Photo software
In the early days after Hillary died, one of my main goals was to, not forget, but minimize the impact of the memories of Hillary the cancer patient. At the same time I wanted to focus on remembering Hillary my wife.
One way I did that was look at pictures. Lots of pictures.
I solicited pictures from friends and family and got a few. I was really interested in pictures of us early in our relationship. We had a digital camera at that point, but neither of us was particularly good at taking pictures of each other.
Slowly but surely, more have been trickling in with the occasional flood. Even more have been confirmed to exist but are awaiting unpacking from storage closets and such. This makes me happy.
The software I use, Apple Photos, touts a bunch of machine learning features. Among those is that it tries to figure out which pictures of which people you tend to linger on and give those a little boost in score.
It then uses the higher scored pictures as headers.

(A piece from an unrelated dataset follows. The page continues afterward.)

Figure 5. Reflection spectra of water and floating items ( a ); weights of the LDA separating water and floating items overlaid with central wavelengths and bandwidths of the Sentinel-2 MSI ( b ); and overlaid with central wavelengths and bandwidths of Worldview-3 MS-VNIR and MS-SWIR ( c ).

Or if it decides to generate a photo album algorithmically, it uses those scores. Or, when you search by the person's name, it puts those ones front and center.
Recent years have added new features. A surprising one came up yesterday. The Photos application knows that this 'person', Hillary, is tied to an entry in my contacts. That contact entry has a birthdate. The software also knows that Hillary is a 'favourite' person.
So, yesterday, on what would have been Hillary's 40th birthday, Apple Photos auto-generated a photo album of her from 2018. It's possible this was a coincidence, but given how rarely I get auto-generated albums and the combination of date, person, and year makes me think that was a feature.
It was kind of weird. April 27, 2019 was a pretty emotional day for many, many reasons. It's two days later and I'm still recovering from the emotional hangover. Having my phone buzz buzz to inform me it had helpfully built a library of pictures from Hillary's last year wasn't exactly what I was looking for.
I don't really have a point here. Software is hard and as things get smarter there and the marketing folks tout how good it is getting, it is often clear just how far it has to go.